The first design considered Ollama with a local Gemma model. That was attractive because it kept inference local and avoided hosted model costs, but it created production complexity: a public site would need a persistent machine capable of running the model. Moving to Gemini 2.5 Flash reduced hosting burden, simplified Vercel deployment, and made the system easier to operate.
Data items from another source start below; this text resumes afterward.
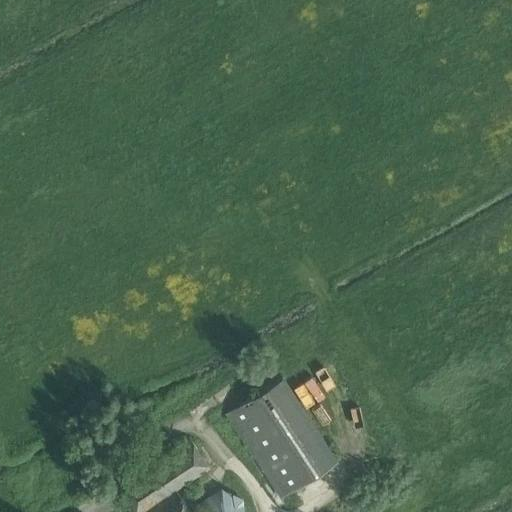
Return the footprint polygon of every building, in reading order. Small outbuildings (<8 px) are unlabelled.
[(336,458),(283,377),(226,414),(279,495),(336,458)] [(130,478),(133,484),(121,491),(134,511),(189,511),(175,490),(209,467),(189,438),(130,478)] [(126,455),(117,441),(100,451),(110,466),(126,455)] [(87,492),(101,483),(88,463),(74,472),(87,492)] [(243,511),(243,500),(221,489),(203,501),(203,511),(243,511)]
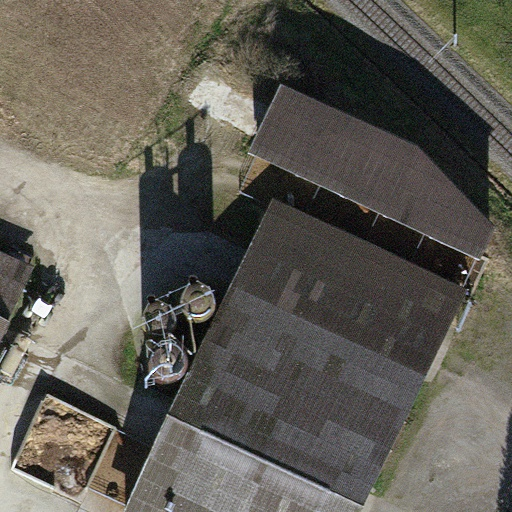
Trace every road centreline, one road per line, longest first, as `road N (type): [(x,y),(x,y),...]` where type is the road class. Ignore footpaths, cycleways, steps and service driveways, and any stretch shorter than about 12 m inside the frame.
road 1 (track): [(0,446),(77,273),(64,220),(34,195),(0,190)]
road 2 (track): [(432,511),(511,336)]
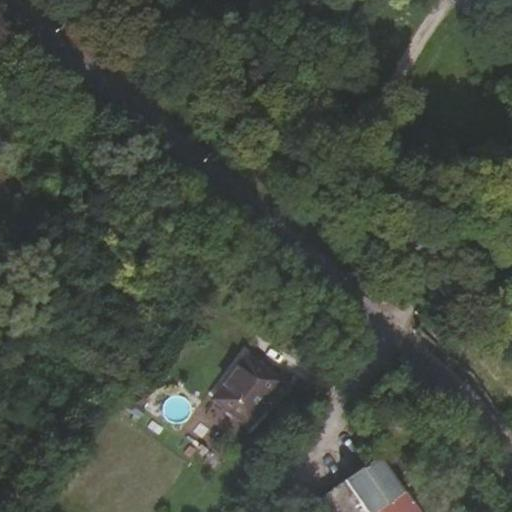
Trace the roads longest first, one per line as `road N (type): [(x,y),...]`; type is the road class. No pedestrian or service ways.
road 1 (residential): [(381,330),(0,8)]
road 2 (unclassified): [(381,330),(250,511)]
road 3 (residential): [(511,464),(482,422),(381,330)]
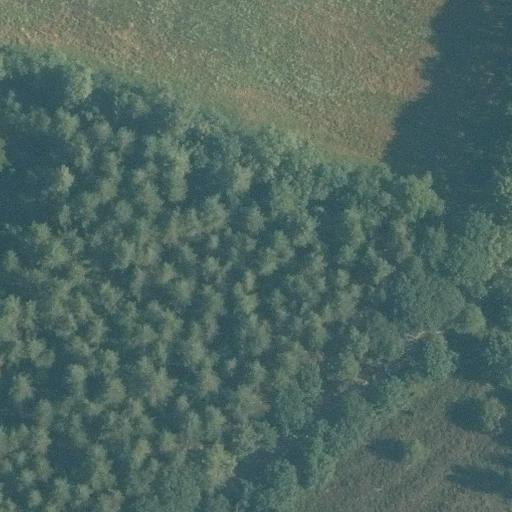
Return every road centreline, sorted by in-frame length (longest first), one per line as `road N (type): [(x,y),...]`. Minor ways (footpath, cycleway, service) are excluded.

Supabase was selected as the vector store because it combines relational metadata, pgvector search, and simple server-side access. GitHub Pages was retained for the static profile site, but the knowledge base needed a dynamic runtime, so Vercel became the right fit. For Google auth, we avoided long-lived service-account JSON keys and used Application Default Credentials for local sync, which is safer but occasionally requires re-authentication.

Implementation Notes

These are the key command groups and setup steps behind the project. The exact values for secrets stay in local or hosted environment variables, not in the repository.

Local app setup
cd "/path/to/your/knowledge-base-app"
npm install
cp .env.example .env.local
Google Drive authentication for local sync
gcloud auth application-default revoke
gcloud auth application-default login \
  --client-id-file="$HOME/Downloads/knowledge-site-oauth-client.json" \
  --scopes=https://www.googleapis.com/auth/drive.readonly,https://www.googleapis.com/auth/cloud-platform
Supabase schema and content sync
# Run supabase/schema.sql in the Supabase SQL editor first.

npm run sync:drive
SYNC_ONLY_MISSING=1 npm run sync:drive
SYNC_ONLY_MISSING=1 SYNC_MAX_FILES=2 npm run sync:drive
Local testing
npm run lint
npm run typecheck
npm run build
npm run dev
Deploy and link the sites
git add .
git commit -m "Build your-domain knowledge base app"
git push origin main

# Vercel production env vars:
# GEMINI_API_KEY
# SUPABASE_URL
# SUPABASE_SERVICE_ROLE_KEY
# GEMINI_CHAT_MODEL=gemini-2.5-flash
# GEMINI_EMBED_MODEL=gemini-embedding-001
# GEMINI_EMBED_DIMENSIONS=768

Content updates do not require a Vercel deploy. Once the app is live, syncing new files locally updates Supabase, and the production app reads the latest indexed content at query time.